:: Recorded information
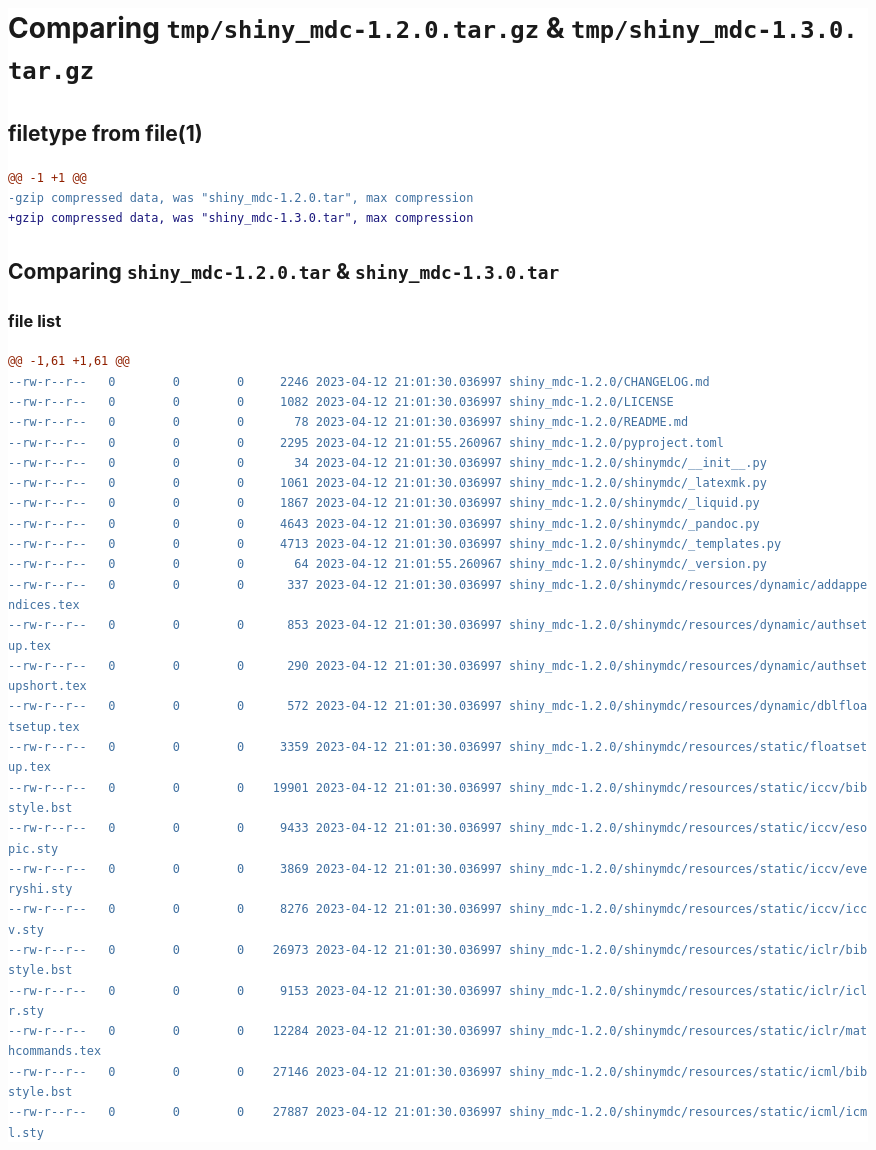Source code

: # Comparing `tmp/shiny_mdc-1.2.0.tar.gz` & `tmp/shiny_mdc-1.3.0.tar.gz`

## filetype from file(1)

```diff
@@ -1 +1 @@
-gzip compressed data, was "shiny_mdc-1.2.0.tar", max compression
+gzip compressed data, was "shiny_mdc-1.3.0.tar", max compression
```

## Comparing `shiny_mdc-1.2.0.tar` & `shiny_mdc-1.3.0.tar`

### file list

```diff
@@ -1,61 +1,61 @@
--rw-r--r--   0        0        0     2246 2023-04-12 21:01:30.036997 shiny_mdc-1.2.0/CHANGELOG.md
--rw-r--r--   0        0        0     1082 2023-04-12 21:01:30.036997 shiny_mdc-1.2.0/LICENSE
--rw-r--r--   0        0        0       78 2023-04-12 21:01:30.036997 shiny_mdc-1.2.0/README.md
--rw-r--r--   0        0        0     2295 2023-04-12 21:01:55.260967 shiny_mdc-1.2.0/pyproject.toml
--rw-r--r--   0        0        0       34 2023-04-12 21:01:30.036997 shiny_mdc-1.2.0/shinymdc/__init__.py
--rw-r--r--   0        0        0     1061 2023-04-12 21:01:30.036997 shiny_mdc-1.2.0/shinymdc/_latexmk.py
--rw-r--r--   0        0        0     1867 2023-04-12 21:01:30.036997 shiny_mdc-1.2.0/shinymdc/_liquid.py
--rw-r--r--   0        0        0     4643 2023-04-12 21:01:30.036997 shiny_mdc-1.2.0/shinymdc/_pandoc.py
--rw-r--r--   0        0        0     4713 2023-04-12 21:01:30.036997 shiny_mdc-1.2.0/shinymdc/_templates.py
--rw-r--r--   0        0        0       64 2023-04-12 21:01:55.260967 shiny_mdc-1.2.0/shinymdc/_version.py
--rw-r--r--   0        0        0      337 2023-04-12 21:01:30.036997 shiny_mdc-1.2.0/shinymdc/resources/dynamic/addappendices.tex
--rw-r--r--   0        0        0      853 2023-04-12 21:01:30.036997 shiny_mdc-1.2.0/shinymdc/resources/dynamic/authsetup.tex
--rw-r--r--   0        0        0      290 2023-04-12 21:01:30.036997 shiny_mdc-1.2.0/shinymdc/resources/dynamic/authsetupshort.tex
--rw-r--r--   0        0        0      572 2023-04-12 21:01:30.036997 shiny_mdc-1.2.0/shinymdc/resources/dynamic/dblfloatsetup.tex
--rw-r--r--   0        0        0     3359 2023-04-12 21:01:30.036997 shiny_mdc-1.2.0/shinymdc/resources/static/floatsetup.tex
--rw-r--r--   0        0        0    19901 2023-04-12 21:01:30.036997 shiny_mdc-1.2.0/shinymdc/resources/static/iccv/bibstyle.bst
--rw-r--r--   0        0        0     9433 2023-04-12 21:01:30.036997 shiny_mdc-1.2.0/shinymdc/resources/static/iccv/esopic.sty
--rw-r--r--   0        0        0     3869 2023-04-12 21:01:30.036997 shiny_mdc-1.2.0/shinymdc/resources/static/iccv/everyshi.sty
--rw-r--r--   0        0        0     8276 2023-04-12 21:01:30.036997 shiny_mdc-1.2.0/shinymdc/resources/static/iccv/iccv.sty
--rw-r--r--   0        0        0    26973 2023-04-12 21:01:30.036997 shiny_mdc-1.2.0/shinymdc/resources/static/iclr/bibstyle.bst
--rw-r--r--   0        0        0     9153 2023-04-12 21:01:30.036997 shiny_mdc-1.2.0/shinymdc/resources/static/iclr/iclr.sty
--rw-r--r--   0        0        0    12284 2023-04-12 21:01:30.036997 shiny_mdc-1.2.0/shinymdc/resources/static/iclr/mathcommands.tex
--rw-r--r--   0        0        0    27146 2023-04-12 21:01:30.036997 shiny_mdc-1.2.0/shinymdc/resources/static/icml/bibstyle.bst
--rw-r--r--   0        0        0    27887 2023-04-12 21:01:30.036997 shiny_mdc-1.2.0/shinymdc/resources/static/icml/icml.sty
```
::::
> **Requirement**
Only a number is expected here: the count of lines in the records above that include the word "static".

> **Response for this exercise**
10